- What you need to do
Please answer from the passage on volunteer firefighters: what position does Edward Mann hold at the state level?

- Provided passage
*** Block opens ***

Other details complicate matters even further.
“Central to the concerns from the volunteer firefighter community,” reported the Harrisburg, Pennsylvania, Patriot-News, “is the lack of clarity in the law as to how volunteer companies are identified — whether as individual, small companies or part of larger county or regional companies, or even the local municipal or borough governments that provide the bulk of appropriations that fund them.”
“You may be in a town where there are five different companies that make up the fire department but those have separate federal id numbers,” Pennsylvania state fire commissioner and local fire chief Edward Mann told the newspaper. “Do you count only people in those stations separately or do we have to count all the people between all five stations as the total?”
Then there’s the matter of what constitutes work that must be counted toward the 30-hours-per-week definition of a full-time employee. Obviously, time spent responding to calls would count, though as Mann told the Patriot-News, “When you are a volunteer fire company you have no control of when you have calls.” But what about other times when volunteers are on duty but not putting out fires?
“How exactly would they total up hours on duty for volunteers?” Rep. Lou Barletta (R-Pa.) inquired in a press release. “Does it mean when a volunteer is wearing a beeper or carrying a fire department cell phone? Does it include downtime at the station house? Listening to a scanner? These are all legitimate questions raised since Obamacare has been forced on Americans.”

*** Block closes ***

- Material provided
*** Block opens ***

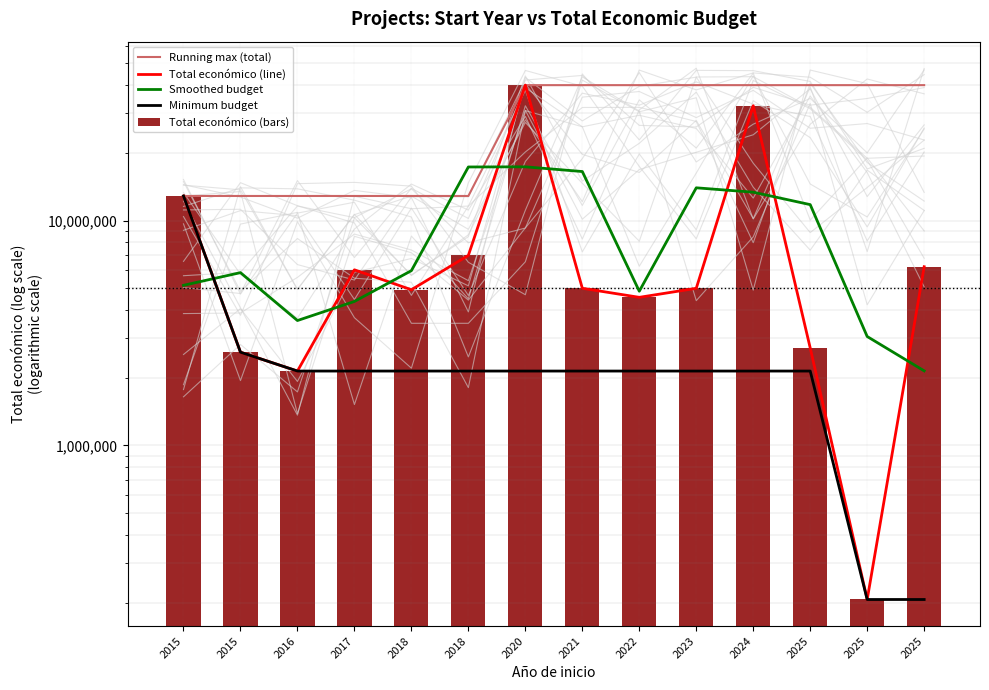

Rank the series by their maximum value, from highest to lowest.

Running max (total), Total económico (line), Total económico (bars), Smoothed budget, Minimum budget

*** Block closes ***

- Completed task
Pennsylvania state fire commissioner.